Lofgren asked Colbert to tell the subcommittee about his experience working for a day in a job typically done by undocumented workers.
Following the hearing, Republicans pounced on Democrats for allowing the testimony.
"It's a serious issue," said Rep. Jason Chaffetz (R-UT). "This is a broken system and they call in Colbert as the first guy?"
"I think it's an insult to the time and an insult to the intelligence of the American people that Congress is conducting themselves in this fashion," grumbled Steve King (R-IA).
Even some Democrats complained. "I think it was an embarrassment to Mr. Colbert more than the House," said House Majority Leader Steny Hoyer (D-MD).
But one conservative pundit got Stewart's attention. "Any comic who says I'm here to speak for people that have no voice is no longer a comic but a pompous jerk," Tucker Carlson said on Fox News the evening following Colbert's testimony.
"Yes, pompous jerk as opposed to an arrogant douche who apparently gets to decide who is and is not a comic," Stewart shot back.
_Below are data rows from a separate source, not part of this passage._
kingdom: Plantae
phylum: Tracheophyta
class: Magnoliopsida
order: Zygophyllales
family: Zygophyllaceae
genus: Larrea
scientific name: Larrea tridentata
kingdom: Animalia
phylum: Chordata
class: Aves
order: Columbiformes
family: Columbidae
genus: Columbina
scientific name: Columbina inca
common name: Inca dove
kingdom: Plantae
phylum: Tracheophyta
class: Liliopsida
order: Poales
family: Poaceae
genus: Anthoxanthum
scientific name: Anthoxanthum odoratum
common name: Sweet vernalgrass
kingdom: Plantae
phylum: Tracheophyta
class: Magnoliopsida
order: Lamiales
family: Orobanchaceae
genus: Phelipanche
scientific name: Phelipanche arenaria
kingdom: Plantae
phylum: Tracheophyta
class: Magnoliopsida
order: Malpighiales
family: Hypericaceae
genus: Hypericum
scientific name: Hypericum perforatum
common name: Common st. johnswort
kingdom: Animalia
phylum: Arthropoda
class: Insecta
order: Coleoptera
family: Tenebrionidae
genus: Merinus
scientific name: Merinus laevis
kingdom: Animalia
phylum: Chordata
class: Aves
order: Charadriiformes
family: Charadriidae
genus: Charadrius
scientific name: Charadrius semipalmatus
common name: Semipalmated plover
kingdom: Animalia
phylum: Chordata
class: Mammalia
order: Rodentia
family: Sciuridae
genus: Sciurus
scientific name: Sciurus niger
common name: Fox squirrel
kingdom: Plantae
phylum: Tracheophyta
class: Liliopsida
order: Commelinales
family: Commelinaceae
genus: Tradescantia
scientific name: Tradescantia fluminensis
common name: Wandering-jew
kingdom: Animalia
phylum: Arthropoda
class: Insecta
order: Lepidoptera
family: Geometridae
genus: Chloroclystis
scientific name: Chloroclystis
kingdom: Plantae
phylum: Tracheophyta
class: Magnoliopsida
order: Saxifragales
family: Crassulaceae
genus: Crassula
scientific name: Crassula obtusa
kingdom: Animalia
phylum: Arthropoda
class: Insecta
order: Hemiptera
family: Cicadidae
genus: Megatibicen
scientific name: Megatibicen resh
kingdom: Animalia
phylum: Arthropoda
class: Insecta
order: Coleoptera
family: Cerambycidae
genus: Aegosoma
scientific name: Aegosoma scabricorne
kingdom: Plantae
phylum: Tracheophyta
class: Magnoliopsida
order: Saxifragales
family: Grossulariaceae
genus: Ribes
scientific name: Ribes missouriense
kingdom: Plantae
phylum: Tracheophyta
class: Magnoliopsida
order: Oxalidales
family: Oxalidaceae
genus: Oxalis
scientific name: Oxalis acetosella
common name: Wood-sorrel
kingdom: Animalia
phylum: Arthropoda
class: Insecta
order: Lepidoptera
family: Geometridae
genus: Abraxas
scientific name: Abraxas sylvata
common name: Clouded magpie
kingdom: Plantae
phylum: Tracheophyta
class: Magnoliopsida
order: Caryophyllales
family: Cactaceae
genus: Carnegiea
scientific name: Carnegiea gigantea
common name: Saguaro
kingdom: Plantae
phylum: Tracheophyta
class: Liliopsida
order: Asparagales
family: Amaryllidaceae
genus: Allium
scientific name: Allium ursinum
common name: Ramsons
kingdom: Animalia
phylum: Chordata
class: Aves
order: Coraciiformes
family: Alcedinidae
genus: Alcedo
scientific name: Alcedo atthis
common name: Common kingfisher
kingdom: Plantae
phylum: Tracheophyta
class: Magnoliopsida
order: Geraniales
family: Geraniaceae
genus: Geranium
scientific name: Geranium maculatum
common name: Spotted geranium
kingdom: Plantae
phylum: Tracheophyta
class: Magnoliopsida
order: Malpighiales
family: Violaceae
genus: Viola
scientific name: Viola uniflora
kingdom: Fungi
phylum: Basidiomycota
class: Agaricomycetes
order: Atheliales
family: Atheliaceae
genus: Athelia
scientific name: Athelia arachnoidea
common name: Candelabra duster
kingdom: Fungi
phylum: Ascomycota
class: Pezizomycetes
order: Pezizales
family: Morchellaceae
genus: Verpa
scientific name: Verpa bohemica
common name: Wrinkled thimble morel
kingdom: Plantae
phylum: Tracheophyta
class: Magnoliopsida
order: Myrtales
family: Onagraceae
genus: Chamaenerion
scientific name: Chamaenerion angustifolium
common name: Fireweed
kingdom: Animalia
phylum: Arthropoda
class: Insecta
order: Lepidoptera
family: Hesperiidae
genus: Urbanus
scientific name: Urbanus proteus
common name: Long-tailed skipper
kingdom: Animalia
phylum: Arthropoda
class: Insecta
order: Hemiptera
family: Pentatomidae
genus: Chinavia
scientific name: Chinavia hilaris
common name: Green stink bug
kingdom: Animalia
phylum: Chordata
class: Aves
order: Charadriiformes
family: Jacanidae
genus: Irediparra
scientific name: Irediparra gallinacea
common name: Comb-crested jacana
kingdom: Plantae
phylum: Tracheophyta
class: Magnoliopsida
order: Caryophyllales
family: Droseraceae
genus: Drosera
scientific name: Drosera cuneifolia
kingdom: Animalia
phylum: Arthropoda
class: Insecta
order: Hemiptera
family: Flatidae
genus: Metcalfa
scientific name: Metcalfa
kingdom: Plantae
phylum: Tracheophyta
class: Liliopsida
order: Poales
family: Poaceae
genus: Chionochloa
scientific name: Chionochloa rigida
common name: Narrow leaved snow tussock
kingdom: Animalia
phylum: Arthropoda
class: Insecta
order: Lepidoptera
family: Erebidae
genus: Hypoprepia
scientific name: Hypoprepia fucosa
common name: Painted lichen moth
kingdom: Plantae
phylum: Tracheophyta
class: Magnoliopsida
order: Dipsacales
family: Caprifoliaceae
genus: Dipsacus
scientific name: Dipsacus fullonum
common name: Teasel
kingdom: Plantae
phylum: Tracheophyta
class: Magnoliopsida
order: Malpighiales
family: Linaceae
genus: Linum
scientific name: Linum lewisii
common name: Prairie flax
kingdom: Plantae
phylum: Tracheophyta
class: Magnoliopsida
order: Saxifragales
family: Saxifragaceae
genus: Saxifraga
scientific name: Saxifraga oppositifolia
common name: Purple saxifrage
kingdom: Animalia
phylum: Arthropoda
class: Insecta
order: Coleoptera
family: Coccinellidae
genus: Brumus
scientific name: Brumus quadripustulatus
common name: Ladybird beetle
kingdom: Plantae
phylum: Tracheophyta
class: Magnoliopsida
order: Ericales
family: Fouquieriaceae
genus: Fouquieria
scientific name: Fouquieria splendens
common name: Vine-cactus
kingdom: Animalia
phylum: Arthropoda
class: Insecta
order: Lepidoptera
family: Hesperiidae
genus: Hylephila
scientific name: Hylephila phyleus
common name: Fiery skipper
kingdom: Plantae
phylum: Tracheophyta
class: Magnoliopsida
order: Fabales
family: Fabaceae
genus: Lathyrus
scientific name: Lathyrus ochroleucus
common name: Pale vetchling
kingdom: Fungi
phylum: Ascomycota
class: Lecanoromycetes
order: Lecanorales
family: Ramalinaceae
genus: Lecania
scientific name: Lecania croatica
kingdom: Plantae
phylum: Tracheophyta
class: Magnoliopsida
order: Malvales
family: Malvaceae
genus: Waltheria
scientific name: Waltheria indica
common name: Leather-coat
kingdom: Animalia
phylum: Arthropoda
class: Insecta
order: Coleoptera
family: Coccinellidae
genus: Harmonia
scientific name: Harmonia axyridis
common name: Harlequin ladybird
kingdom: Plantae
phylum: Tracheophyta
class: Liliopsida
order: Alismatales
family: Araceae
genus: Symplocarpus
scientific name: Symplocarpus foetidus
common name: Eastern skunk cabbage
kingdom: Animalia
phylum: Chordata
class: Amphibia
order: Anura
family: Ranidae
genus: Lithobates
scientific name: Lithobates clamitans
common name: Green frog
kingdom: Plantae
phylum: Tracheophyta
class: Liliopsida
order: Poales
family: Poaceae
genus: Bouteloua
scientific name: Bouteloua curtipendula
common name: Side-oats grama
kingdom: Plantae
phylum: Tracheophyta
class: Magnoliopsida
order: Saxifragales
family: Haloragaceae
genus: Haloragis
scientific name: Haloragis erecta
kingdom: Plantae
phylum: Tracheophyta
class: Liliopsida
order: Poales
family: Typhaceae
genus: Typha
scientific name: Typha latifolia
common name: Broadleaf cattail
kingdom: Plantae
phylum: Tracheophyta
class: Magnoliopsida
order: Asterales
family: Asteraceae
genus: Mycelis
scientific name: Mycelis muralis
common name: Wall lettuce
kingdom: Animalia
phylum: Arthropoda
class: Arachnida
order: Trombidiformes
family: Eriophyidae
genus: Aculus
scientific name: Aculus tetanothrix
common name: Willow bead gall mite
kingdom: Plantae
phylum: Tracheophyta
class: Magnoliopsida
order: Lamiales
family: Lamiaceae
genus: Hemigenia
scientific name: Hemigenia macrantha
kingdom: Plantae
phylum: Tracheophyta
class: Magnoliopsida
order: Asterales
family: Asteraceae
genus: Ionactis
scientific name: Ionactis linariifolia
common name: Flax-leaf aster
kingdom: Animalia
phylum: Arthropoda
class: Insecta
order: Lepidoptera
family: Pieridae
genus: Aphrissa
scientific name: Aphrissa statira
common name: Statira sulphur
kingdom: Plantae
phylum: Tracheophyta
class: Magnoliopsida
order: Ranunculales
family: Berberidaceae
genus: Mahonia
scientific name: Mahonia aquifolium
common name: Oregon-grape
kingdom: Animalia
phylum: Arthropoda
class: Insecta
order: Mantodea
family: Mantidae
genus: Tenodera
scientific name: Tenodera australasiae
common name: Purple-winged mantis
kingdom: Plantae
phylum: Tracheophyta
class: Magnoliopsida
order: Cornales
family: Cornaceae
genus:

Stewart's dislike for Carlson was first apparent when he appeared on CNN's Crossfire in 2004. Ars Technica noted:
Yesterday Stewart made his case not on the Daily Show, but instead on CNN's Crossfire (transcript here | streaming video here). Crossfire is a partisan show that pits two sides against each other. Stewart came on the show, and it's rather clear that Tucker Carlson and Paul Begala were expecting a jovial Stewart to trade barbs with them, but that's not what happened. From the beginning of the discussion, Stewart took aim at Crossfire and other media shows, saying (at first with a smile) that they "hurt America" by making politicians' lives easier by failing to "hold their feet to the fire." The gist of Stewart's complaint was that shows that were purportedly "hard" and "cutting" were really only theatrical performances of talking points and sensationalism—an accusation made eerily true when Carlson tried to ask an irrelevant and stupid question about Bill O'Reilly's current sex scandal. Carlson's rejoinder amounted to nothing more than asking why Stewart himself didn't ask the likes of John Kerry tougher questions, at which point Stewart noted, "If you want to compare your show to a comedy show, you're more than welcome to."
"Tucker and I can talk like this because we already have a visceral negative reaction to each other. Not an ounce of friendship or respect between us. Truly one of the only people in the world I feel that way about," explained Stewart Monday.